• _EXTRACTED MATERIAL_
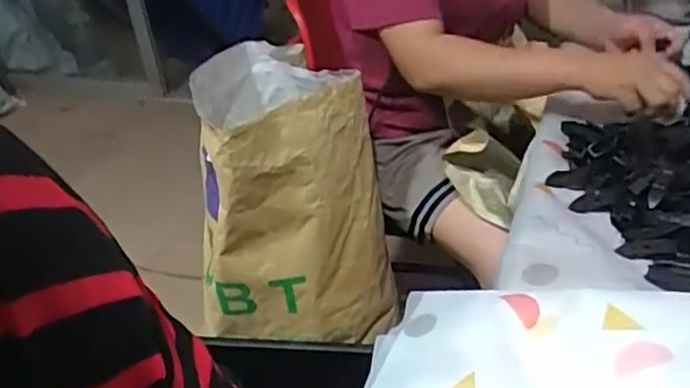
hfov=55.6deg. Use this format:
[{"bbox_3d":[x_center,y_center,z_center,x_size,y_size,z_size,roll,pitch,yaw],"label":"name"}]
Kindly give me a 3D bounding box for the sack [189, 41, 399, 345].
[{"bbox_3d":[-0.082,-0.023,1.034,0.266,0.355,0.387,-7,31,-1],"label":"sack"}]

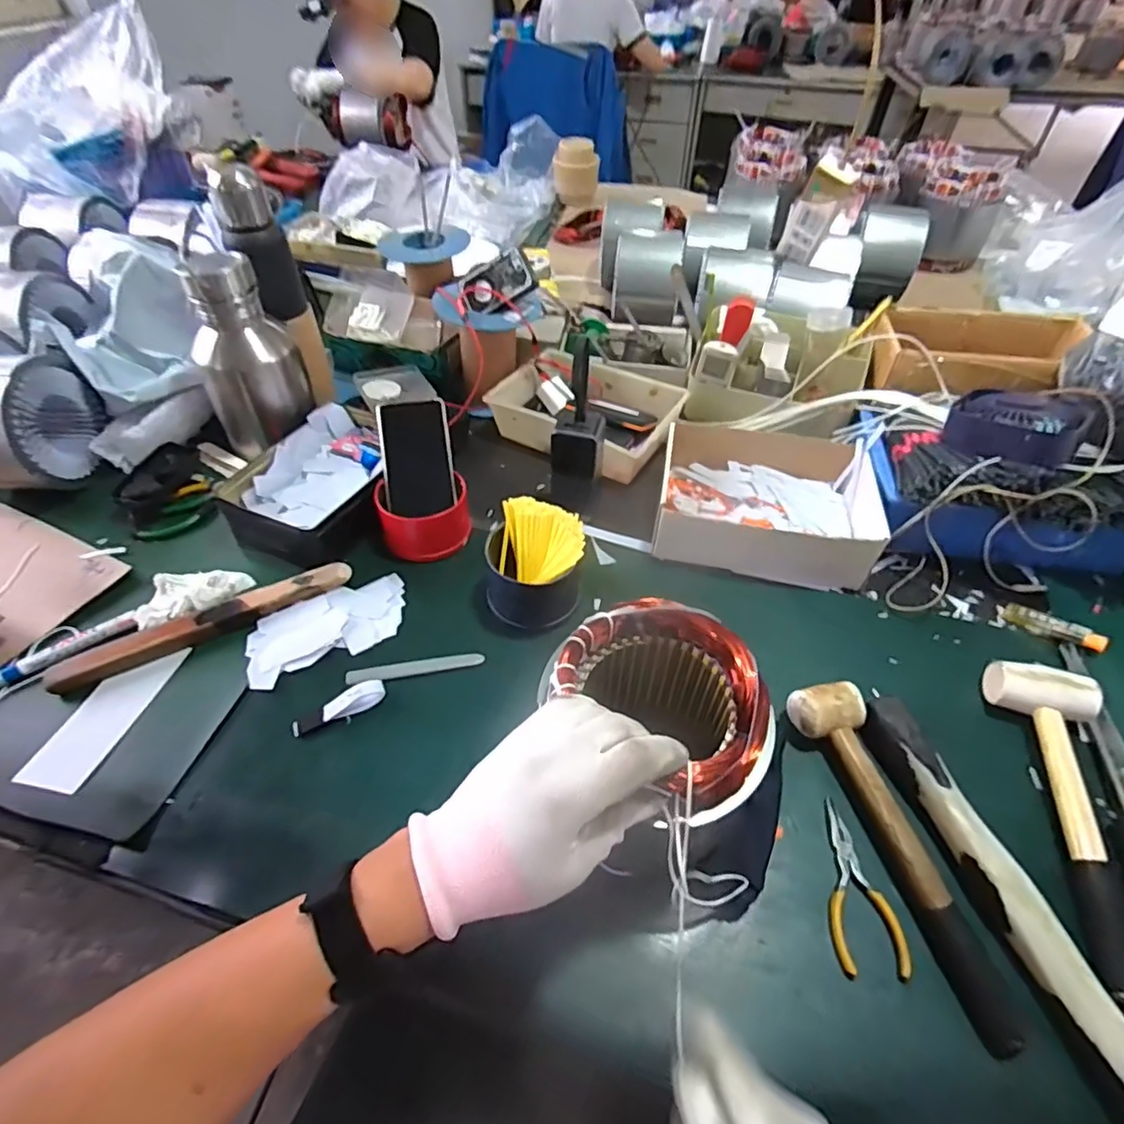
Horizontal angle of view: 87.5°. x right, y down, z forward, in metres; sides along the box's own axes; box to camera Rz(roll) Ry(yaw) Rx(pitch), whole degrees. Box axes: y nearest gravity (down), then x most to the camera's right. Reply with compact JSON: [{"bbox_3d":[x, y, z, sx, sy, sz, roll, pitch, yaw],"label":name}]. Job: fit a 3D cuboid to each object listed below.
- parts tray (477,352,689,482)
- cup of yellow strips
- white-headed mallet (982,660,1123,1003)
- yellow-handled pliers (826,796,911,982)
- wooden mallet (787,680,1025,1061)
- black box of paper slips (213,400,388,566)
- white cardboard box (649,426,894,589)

• _ACTION ITEM_
With pictures excluded, the material is to be written out exactly as given.

• _EXERCISE RESPONSE_
hfov=55.6deg. Use this format:
[{"bbox_3d":[x_center,y_center,z_center,x_size,y_size,z_size,roll,pitch,yaw],"label":"name"}]
Kindly give me a 3D bounding box for the sack [189, 41, 399, 345].
[{"bbox_3d":[-0.082,-0.023,1.034,0.266,0.355,0.387,-7,31,-1],"label":"sack"}]

Horizontal angle of view: 87.5°. x right, y down, z forward, in metres; sides along the box's own axes; box to camera Rz(roll) Ry(yaw) Rx(pitch), whole degrees. Box axes: y nearest gravity (down), then x most to the camera's right. Reply with compact JSON: [{"bbox_3d":[x, y, z, sx, sy, sz, roll, pitch, yaw],"label":name}]. Job: fit a 3D cuboid to each object listed below.
- parts tray (477,352,689,482)
- cup of yellow strips
- white-headed mallet (982,660,1123,1003)
- yellow-handled pliers (826,796,911,982)
- wooden mallet (787,680,1025,1061)
- black box of paper slips (213,400,388,566)
- white cardboard box (649,426,894,589)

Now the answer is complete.